### Exercise objective
Rewrite the material from its first line up to and including the line containing "رزيئة وفاة أخت الصديق والأخ عبد الصمد بلقايد" as a Markdown table with columns "No." and "Text", giving each line its own numbered row and leaving out blank lines.

### Information supplied
---

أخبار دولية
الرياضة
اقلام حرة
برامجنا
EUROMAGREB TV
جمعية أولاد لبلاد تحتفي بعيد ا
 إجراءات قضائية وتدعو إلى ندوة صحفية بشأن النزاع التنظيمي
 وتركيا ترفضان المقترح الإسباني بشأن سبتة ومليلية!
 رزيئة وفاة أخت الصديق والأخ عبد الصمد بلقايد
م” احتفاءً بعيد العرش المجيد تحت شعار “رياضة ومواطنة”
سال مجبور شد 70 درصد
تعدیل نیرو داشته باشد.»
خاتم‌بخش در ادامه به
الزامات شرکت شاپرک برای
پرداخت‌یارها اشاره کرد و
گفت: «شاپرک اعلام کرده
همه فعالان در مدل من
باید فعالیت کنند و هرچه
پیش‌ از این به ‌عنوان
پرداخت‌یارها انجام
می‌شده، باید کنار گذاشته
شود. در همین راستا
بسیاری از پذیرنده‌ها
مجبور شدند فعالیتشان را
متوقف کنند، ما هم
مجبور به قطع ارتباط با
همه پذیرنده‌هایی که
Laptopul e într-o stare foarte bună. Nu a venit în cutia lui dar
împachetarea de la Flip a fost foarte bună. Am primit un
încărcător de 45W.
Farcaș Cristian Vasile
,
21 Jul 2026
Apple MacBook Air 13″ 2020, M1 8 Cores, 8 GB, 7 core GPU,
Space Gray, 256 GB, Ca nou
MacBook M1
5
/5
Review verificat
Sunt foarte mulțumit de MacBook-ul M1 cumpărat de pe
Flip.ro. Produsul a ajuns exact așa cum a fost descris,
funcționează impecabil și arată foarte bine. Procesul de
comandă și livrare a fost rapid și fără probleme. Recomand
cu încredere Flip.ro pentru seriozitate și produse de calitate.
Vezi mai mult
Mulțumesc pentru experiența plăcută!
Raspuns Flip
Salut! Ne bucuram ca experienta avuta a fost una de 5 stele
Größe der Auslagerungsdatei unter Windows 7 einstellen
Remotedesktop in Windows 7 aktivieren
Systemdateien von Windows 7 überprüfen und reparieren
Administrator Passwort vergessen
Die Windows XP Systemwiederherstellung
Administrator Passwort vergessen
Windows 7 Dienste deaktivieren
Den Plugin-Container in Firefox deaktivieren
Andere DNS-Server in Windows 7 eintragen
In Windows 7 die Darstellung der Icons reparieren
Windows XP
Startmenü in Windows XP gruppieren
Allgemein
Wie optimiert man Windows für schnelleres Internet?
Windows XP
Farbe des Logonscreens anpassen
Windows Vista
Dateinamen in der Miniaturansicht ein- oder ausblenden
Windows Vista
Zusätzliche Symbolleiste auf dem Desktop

---

### Solved problem
| No. | Text |
|---|---|
| 1 | أخبار دولية |
| 2 | الرياضة |
| 3 | اقلام حرة |
| 4 | برامجنا |
| 5 | EUROMAGREB TV |
| 6 | جمعية أولاد لبلاد تحتفي بعيد ا |
| 7 |  إجراءات قضائية وتدعو إلى ندوة صحفية بشأن النزاع التنظيمي |
| 8 |  وتركيا ترفضان المقترح الإسباني بشأن سبتة ومليلية! |
| 9 |  رزيئة وفاة أخت الصديق والأخ عبد الصمد بلقايد |